Hace un momento comentaba con un amigo sobre la ceguera que tiene este mundo. Está tan ciego hasta el punto que vive de espalda a Dios. Es evidente, lo constatamos a cada instante, que este mundo no es nuestro destino ni nos da luz suficiente para encontrar el verdadero camino que todos llevamos impreso en nuestros corazones y deseamos ardientemente.
Sus
aspiraciones no son otras que las propias de un mundo ahogado en la
materialidad y la concupiscencia de los placeres, sometido al afán del consumo,
del poder, de la avaricia y satisfacción de todo apetito y apetencia carnal y
humana. Un mundo ciego y perdido instalado en el camino de la comodidad y de la
pasividad de su propio egoísmo. Un mundo instalado al borde del camino, pasivo, cómodo y ciego.
En estas circunstancias construye su propia muralla que le impide ver la Luz que alumbra el verdadero Sol que baja del Cielo.

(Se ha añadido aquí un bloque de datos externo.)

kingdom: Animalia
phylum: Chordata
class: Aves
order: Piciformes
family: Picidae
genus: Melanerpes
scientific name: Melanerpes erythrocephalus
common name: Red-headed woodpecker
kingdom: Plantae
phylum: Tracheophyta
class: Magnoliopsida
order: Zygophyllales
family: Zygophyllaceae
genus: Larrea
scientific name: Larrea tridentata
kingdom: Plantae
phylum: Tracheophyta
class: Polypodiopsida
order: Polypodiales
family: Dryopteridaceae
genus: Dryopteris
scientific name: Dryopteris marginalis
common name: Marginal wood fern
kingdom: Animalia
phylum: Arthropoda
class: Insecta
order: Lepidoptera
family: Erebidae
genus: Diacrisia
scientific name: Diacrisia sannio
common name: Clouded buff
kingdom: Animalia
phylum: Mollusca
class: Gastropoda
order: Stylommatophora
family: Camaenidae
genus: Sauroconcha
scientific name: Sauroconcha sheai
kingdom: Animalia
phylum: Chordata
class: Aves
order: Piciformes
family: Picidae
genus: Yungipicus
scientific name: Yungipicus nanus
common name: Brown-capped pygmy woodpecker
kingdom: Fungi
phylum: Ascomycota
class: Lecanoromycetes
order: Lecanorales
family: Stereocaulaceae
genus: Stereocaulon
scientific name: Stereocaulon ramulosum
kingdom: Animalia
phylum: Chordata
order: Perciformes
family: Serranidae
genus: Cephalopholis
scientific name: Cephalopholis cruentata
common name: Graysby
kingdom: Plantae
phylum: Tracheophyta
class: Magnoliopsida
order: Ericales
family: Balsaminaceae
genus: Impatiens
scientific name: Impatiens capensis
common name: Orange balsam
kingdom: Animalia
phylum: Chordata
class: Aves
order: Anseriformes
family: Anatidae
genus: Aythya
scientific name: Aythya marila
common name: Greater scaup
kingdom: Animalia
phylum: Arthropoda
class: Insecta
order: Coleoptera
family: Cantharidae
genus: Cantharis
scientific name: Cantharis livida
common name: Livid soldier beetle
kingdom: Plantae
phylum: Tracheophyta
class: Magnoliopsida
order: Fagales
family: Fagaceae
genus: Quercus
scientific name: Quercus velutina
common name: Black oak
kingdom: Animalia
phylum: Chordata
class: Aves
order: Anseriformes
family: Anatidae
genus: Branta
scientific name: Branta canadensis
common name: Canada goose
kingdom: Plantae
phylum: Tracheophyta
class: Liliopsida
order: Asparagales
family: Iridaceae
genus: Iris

Es esa la Luz que nos interesa ver y que – muchos, aún sin saberlo - alumbra nuestro camino hacia la verdadera morada donde el gozo y la felicidad harán presencia eterna. Descubrir esa Luz y seguirla no es cosa fácil. Al contrario, nos resulta hartamente difícil y complica nuestra vida hasta el punto que sólo se nos ocurre lanzar un grito de auxilio, de ayuda pidiendo ver, entender y comprender.
Porque, esa es la cuestión, ver y comprender que Jesús es el Señor y que para seguirle, no basta con sólo nuestras fuerzas, sino que nos es necesario la Gracia y la Luz que nos viene del Seño. Y es eso, precisamente, lo que nos conviene ver.